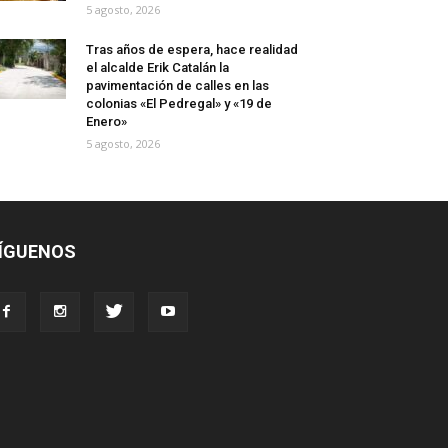
5 agosto, 2026
Tras años de espera, hace realidad
el alcalde Erik Catalán la
pavimentación de calles en las
colonias «El Pedregal» y «19 de
Enero»
5 agosto, 2026
ÍGUENOS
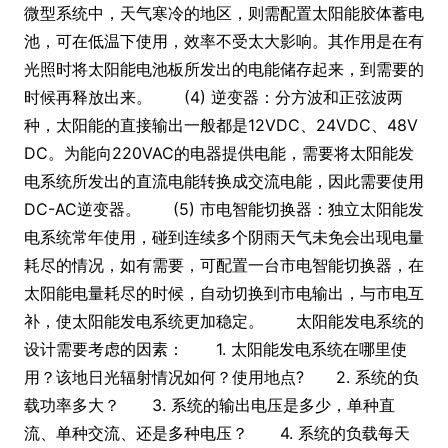
微型系统中，天气寒冷的地区，则需配置太阳能胶体蓄电
池，可在低温下使用，效率不受太大影响。其作用是在有
光照时将太阳能电池板所发出的电能储存起来，到需要的
时候再释放出来。 (4) 逆变器：分方波和正弦波两
种，太阳能的直接输出一般都是12VDC、24VDC、48V
DC。为能向220VAC的电器提供电能，需要将太阳能发
电系统所发出的直流电能转换成交流电能，因此需要使用
DC-AC逆变器。 (5) 市电智能切换器：独立太阳能发
电系统常年使用，碰到连续多个阴雨天气未免会出现电量
耗尽的情况，如有需要，可配置一台市电智能切换器，在
太阳能电量耗尽的时候，自动切换到市电输出，与市电互
补，使太阳能发电系统更加稳定。 太阳能发电系统的
设计需要考虑的因素： 1. 太阳能发电系统在哪里使
用？该地日光辐射情况如何？使用地点? 2. 系统的负
载功率多大？ 3. 系统的输出电压是多少，单种直
流、单种交流、还是多种电压？ 4. 系统的负载每天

○ ○ ○ ○ ○

> Aim of the exercise
Write out the lines from the start of the material to the line with "载功率多大？ 3. 系统的输出电压是多少，单种直", inclusive and exactly. Skip the pictures.

> Solution to this problem
5 agosto, 2026
Tras años de espera, hace realidad
el alcalde Erik Catalán la
pavimentación de calles en las
colonias «El Pedregal» y «19 de
Enero»
5 agosto, 2026
ÍGUENOS
微型系统中，天气寒冷的地区，则需配置太阳能胶体蓄电
池，可在低温下使用，效率不受太大影响。其作用是在有
光照时将太阳能电池板所发出的电能储存起来，到需要的
时候再释放出来。 (4) 逆变器：分方波和正弦波两
种，太阳能的直接输出一般都是12VDC、24VDC、48V
DC。为能向220VAC的电器提供电能，需要将太阳能发
电系统所发出的直流电能转换成交流电能，因此需要使用
DC-AC逆变器。 (5) 市电智能切换器：独立太阳能发
电系统常年使用，碰到连续多个阴雨天气未免会出现电量
耗尽的情况，如有需要，可配置一台市电智能切换器，在
太阳能电量耗尽的时候，自动切换到市电输出，与市电互
补，使太阳能发电系统更加稳定。 太阳能发电系统的
设计需要考虑的因素： 1. 太阳能发电系统在哪里使
用？该地日光辐射情况如何？使用地点? 2. 系统的负
载功率多大？ 3. 系统的输出电压是多少，单种直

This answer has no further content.